The finding by the referee that the certificate given to the plaintiff Goldman was not intended to afford automatic membership in Rockrimmon to his offspring was based at least in part on the testimony of the witnesses, and accordingly should not be disturbed.4 "The referee was obliged to ascertain the intent of the parties and what the parties intended to include in their [agreement] is a question of fact. . . . Absent clear error, [the court] will not disturb the trier's factual findings." (Citation omitted; internal quotation marks omitted). Flaxman v.Interbrands Inc., Superior Court, judicial district of Stamford/Norwalk at Stamford, Docket No. 117731 (April 5, 1994, CT Page 5692 Lewis, J.).

The referee's conclusion regarding automatic membership in the defendant club follows logically from his findings of fact. The transcript of the trial indicates that evidence to the contrary was presented, but "[w]here evidence is in conflict, its probative value is for the trier of fact to determine." Bernardv. Gershman, supra, 18 Conn.

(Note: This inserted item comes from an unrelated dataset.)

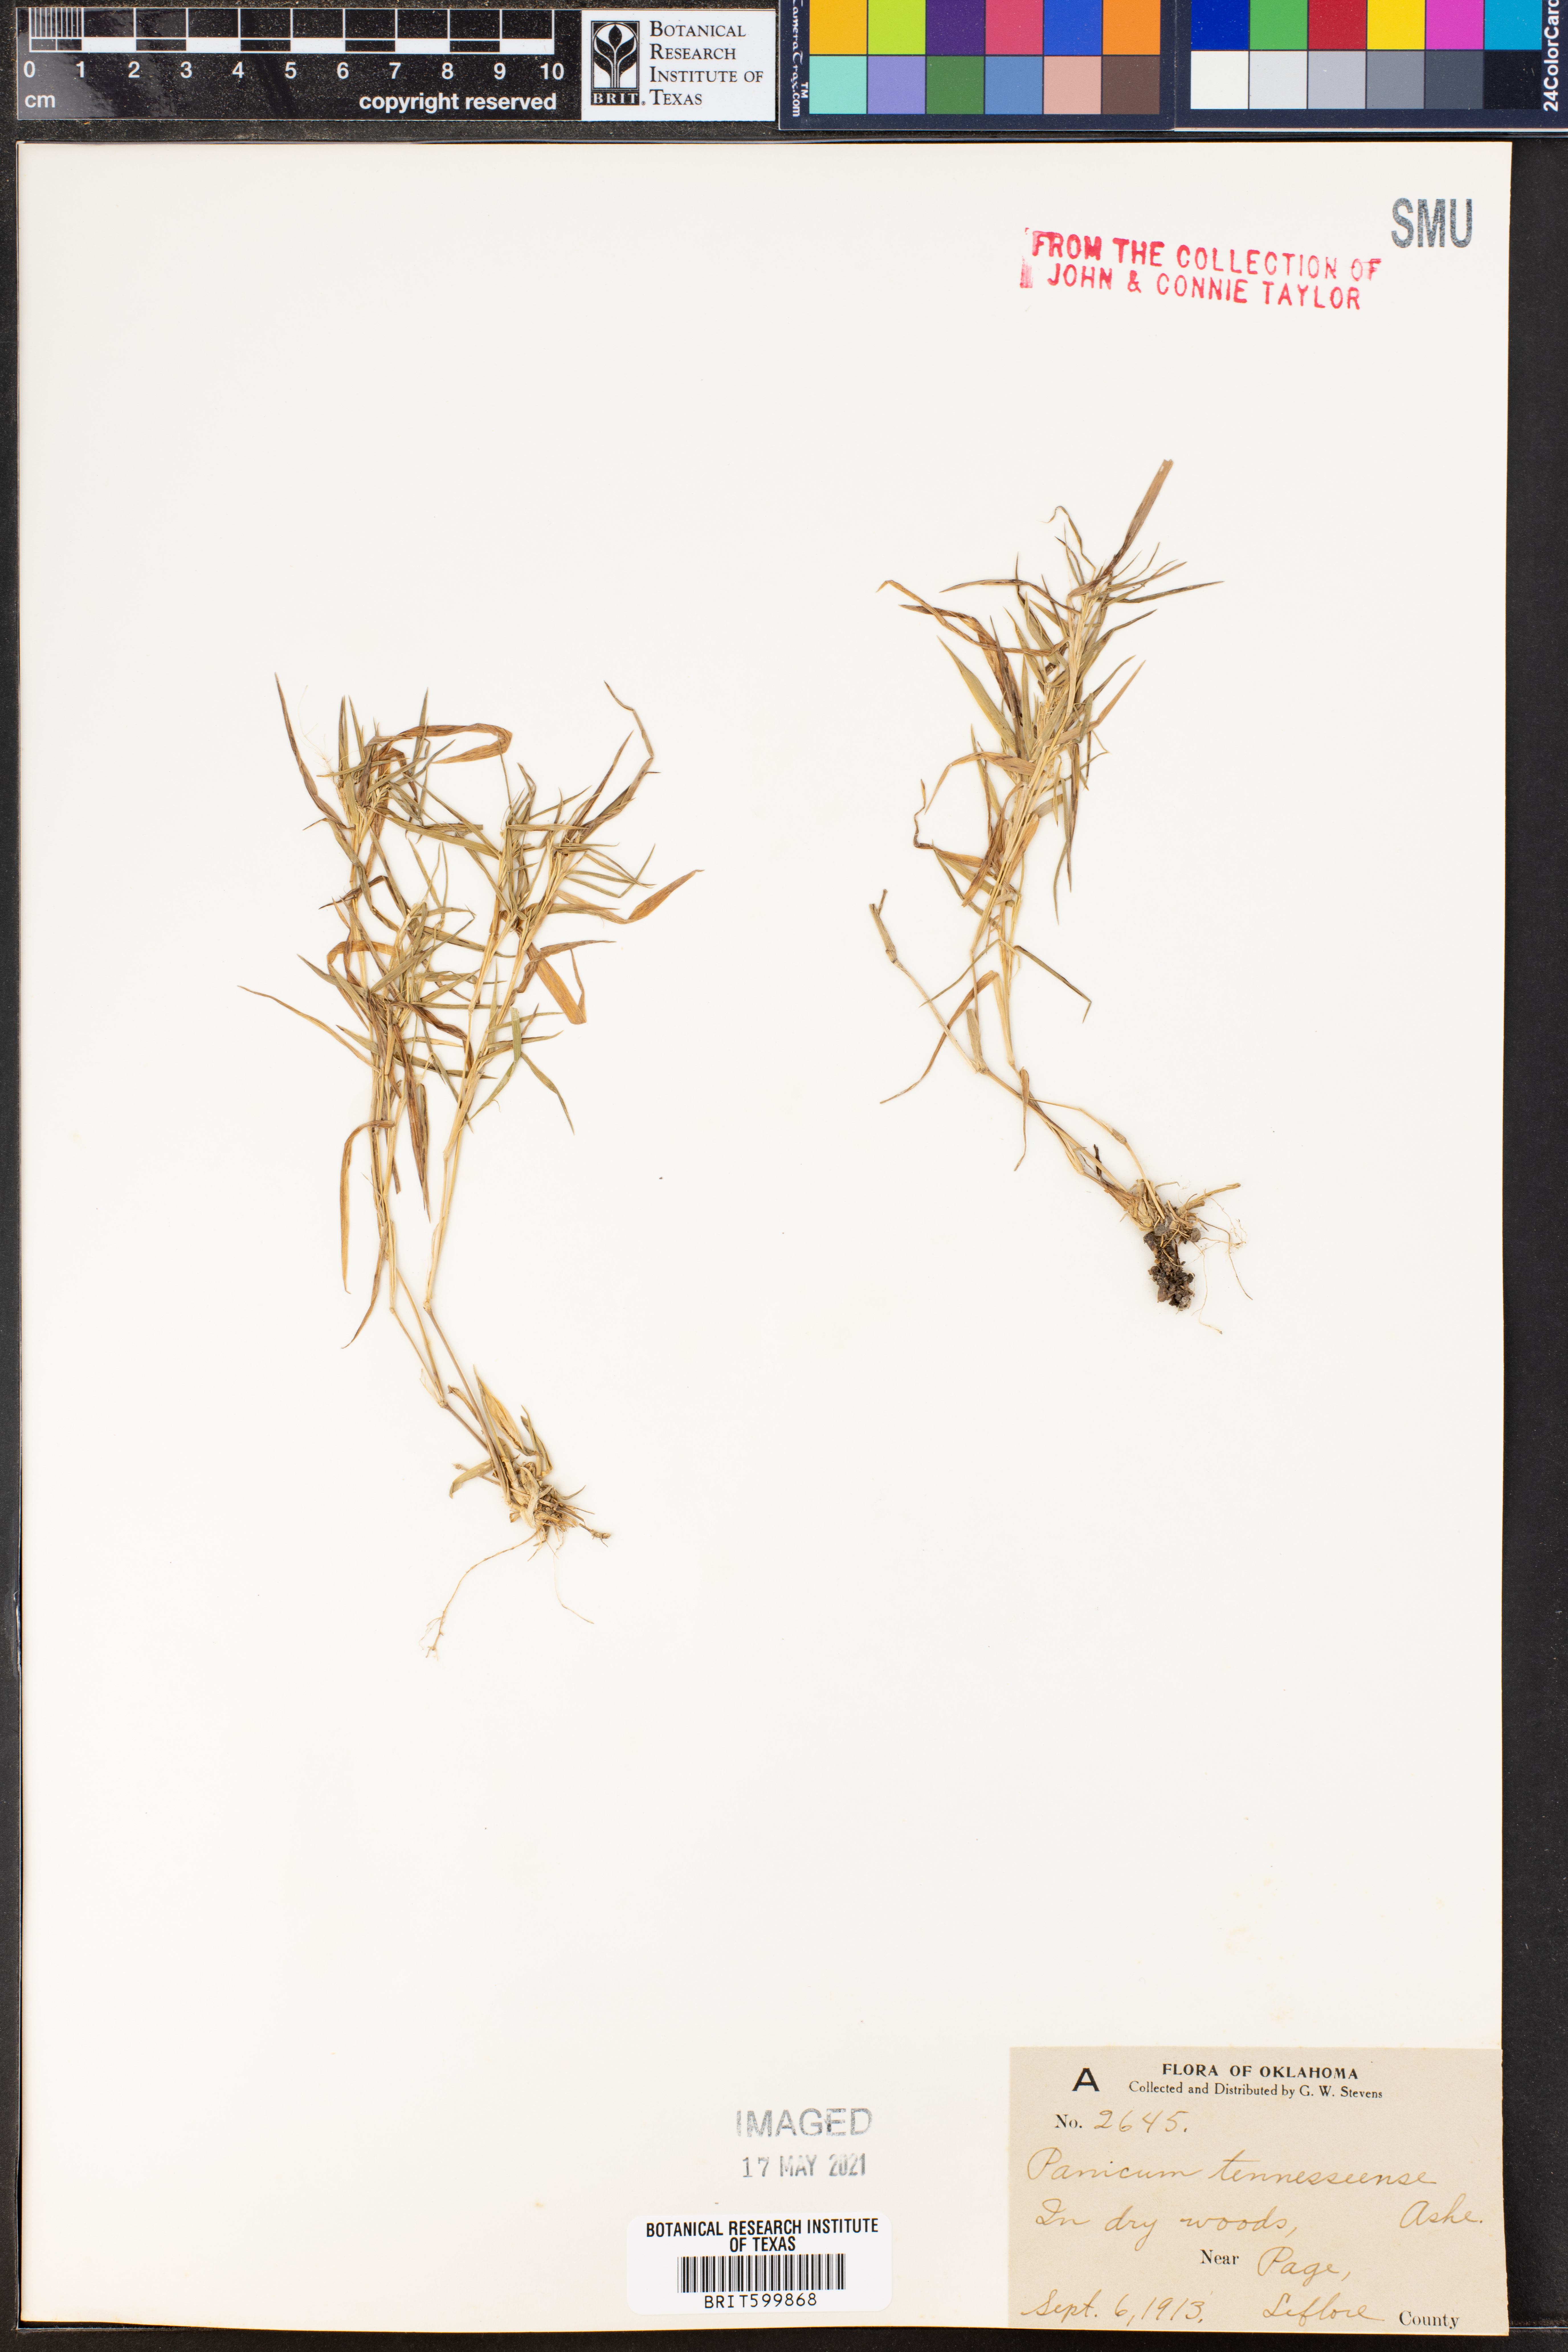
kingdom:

App. 656. It appears from reviewing the plaintiffs' motion to correct, and their objections to the report, that they are attempting to substitute their own version of the facts for those found by the referee, a practice discountenanced in Argentinis v. Gould, 23 Conn. App. 9, 19,579 A.2d 1078, rev'd on other grounds, 219 Conn. 151, 592 A.2d 375 (1991).

The attorney trial referee's conclusions that sons or daughters of a certificate holder are not entitled to automatic membership in Rockrimmon, and that the defendant club, in rejecting the Weissmans' application, followed in own bylaws, appear to be legally and logically correct, and the court agrees with his recommendations on these issues. No material error in the referee's report has been found, or any other sufficient reason why the report is unacceptable. See Practice Book § 443. The court finds that the referee's conclusions were "properly reached on the basis of the subordinate facts found." See Practice Book § 440.

Accordingly, judgment enters for the defendant.

Statutory costs are to be taxed by the clerk.

So Ordered

Dated at Stamford, Connecticut, this 17th day of May, 1995.